Saturday, July 18, 2009
On the move yet again...
Well, I'm back in Gainesville. I'm counting down the days until fall migration starts, and I promised Glenn that our reward for moving and unpacking in the midst of a Florida summer will be a day tubing at Ichetucknee Springs. We'll also snorkel with the manatees in Crystal River in the winter. And of course, there are zillions of Florida birding hotspots we still haven't hit.
But I'll never see our little apartment in Costa Mesa again. We were fantastically lucky to be 15 minutes away from some of Orange County's best birding spots—Huntington Central Park, Bolsa Chica, and the San Joaquin Marsh. Of course, we can always go back during our visits to my family in Los Angeles, but this will require a 90-minute drive and—the horror!—advanced planning. I'll miss having Bolsa Chica as a convenient place to procrastinate.
The only birds I saw during my last trips to my usual spots were the usual summer suspects. (The only noteworthy bird I encountered in my last week was a Least Bell's Vireo, which was singing loudly but remaining stubbornly out of sight.) So I gave up hunting for non-existent rarities, and instead made a point of trying to get shots of some typical scenes from a Southern California summer.

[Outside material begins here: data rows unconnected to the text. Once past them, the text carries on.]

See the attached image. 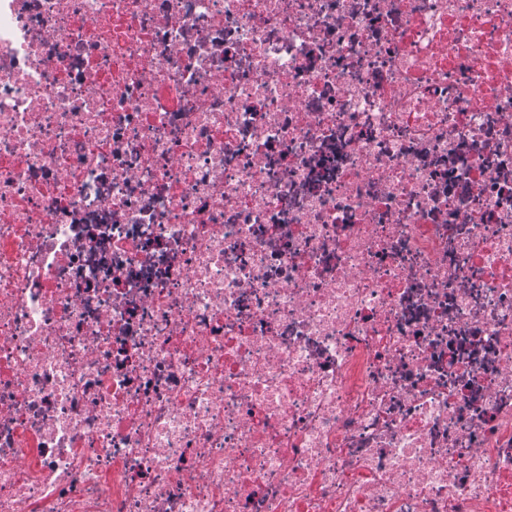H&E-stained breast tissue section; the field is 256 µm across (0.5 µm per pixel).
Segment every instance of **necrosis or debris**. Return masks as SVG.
Listing matches in <instances>:
<instances>
[{
	"label": "necrosis or debris",
	"instance_id": "1",
	"mask_svg": "<svg viewBox=\"0 0 512 512\" xmlns=\"http://www.w3.org/2000/svg\"><path fill=\"white\" fill-rule=\"evenodd\" d=\"M0 512H512V0H0Z\"/></svg>",
	"mask_w": 512,
	"mask_h": 512
}]
</instances>
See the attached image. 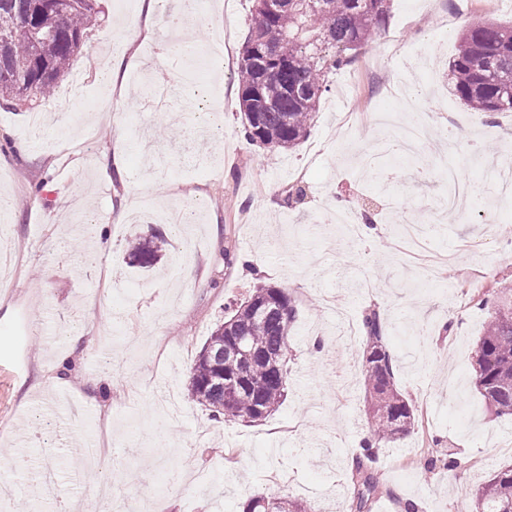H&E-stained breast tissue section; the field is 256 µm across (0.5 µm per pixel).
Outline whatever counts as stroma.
Masks as SVG:
<instances>
[{"mask_svg":"<svg viewBox=\"0 0 512 512\" xmlns=\"http://www.w3.org/2000/svg\"><path fill=\"white\" fill-rule=\"evenodd\" d=\"M88 52L54 95L0 109V138L28 143L0 156V247L12 260L0 281V512H56L36 478L45 459L58 471L57 495L85 512H240L251 496L290 499L314 512H349L352 460L371 432L360 352L363 336L339 339L324 305L342 297L355 322L369 310L387 321L396 382L416 423L395 447L380 450V484L367 512H472V497L495 468L512 465V418L486 407L473 383L472 356L488 309L470 301L479 286L512 280V255L494 234L512 233V209L448 216L432 212L447 183L421 180L412 162L385 174L366 164L390 135L372 116L388 87L442 82L465 29L512 23L498 0H392L384 32L330 73L329 90L306 139L268 159L242 134L236 74L251 26L253 0H209L208 31L184 37L174 52L166 32L177 0H162L156 34L127 44L120 31L139 24V0H99ZM445 54H432L438 41ZM124 84L101 80L111 62ZM119 111L118 122L109 112ZM420 157L435 168L480 178L489 164H512V112L497 117L455 96L424 102ZM423 111V112H424ZM458 120L467 139L449 150L434 114ZM480 153H470L469 137ZM126 151L123 173L103 168ZM302 187L303 201L286 191ZM276 197H269L270 188ZM145 193L154 207L190 208L185 226L113 223L120 199ZM340 208L371 213L376 238L349 252L322 215ZM159 231L167 243L155 269L124 260L133 235ZM112 242L97 262L87 253L99 234ZM198 244L184 281L181 253ZM260 255L266 272L227 265L225 251ZM259 285L287 289L295 310L289 385L280 407L256 423L213 418L186 391L189 369L225 306ZM332 340L313 347L311 325ZM84 342H75V334ZM119 454L129 483L114 470L92 474L80 451L93 440ZM454 459L453 468L442 465ZM110 483L117 500L101 498Z\"/></svg>","mask_w":512,"mask_h":512,"instance_id":"obj_1","label":"stroma"}]
</instances>
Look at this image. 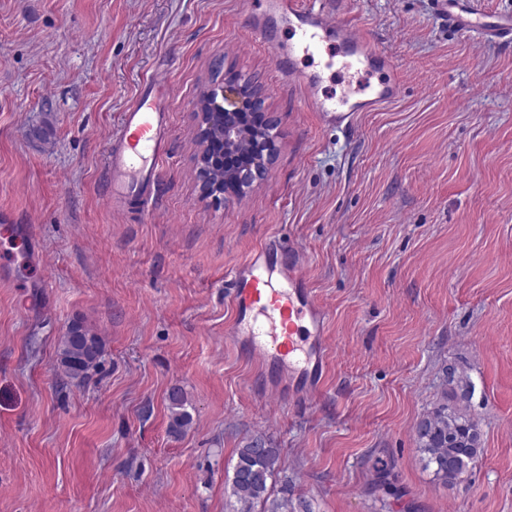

Here's a common sight at Talbert: a Matilija Poppy, aka "Fried Egg Poppy". These are apparently native to California.
Bolsa Chica in the summer is a sure-fire spot to see Elegant Terns, a So Cal specialty. The shot contains hundreds of them, along with Caspian, Forster's , and Least Terns. It was unclear what flushed this giant flock into the air:
Another summer treat at Bolsa Chica is the chance to see nesting Least Terns and Snowy Plovers up close. Even adult Snowy Plovers have that baby cuteness about them:
And to conclude the nature shots, here is California's state bird, the California Quail. This guy was at San Joaquin Marsh, along with a covey of about 20 others, mostly babies:
While beautiful, these birds are jaw-droppingly dim: when I was small, I was shocked to see our arthritic and slow-witted dog actually catch and kill one—while tethered on a leash! Choosing the dumbest bird in the world as our state mascot was NOT a smart move. Whoever pulled that off couldn't have played up the gorgeous-but-vapid Californian stereotype any more if he tried.